**Task description**
Your answer should hold all lines of the entries that include the word "público".

Data to examine below:

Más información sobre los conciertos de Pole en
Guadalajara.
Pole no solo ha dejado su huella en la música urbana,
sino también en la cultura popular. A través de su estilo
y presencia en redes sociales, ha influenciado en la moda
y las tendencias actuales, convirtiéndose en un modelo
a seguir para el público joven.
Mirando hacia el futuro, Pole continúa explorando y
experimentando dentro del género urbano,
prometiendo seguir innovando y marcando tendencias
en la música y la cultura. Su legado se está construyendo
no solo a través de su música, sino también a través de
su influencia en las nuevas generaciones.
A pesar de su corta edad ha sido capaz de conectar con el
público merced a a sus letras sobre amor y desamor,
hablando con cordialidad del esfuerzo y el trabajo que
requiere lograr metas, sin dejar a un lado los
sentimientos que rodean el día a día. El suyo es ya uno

End of Data to examine.
Data to examine below:

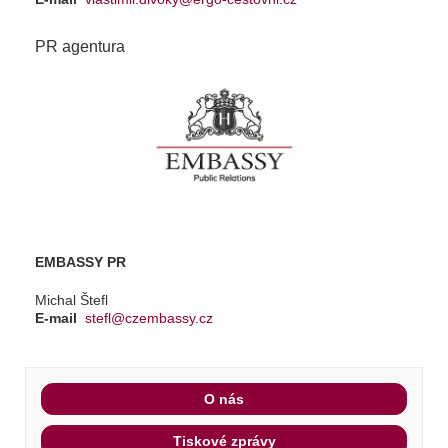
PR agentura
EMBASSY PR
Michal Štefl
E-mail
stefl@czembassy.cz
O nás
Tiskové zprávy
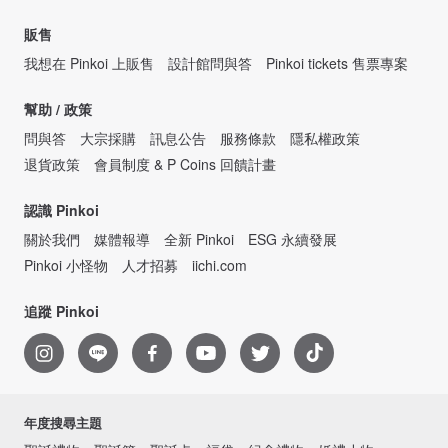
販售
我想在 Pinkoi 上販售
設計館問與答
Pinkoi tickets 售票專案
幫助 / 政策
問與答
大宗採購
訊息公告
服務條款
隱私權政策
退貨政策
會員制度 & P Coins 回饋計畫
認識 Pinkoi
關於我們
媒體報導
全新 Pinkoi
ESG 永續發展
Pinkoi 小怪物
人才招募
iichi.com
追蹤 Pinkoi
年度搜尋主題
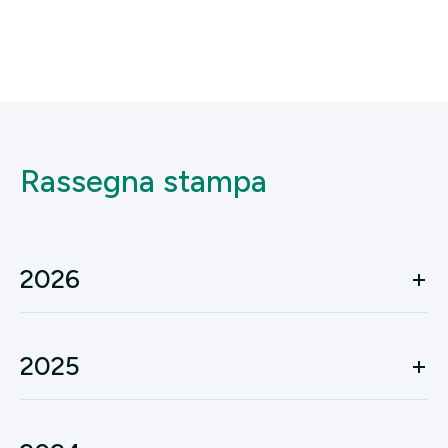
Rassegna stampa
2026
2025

End of Data to examine.

**Answer area**
a seguir para el público joven.
público merced a a sus letras sobre amor y desamor,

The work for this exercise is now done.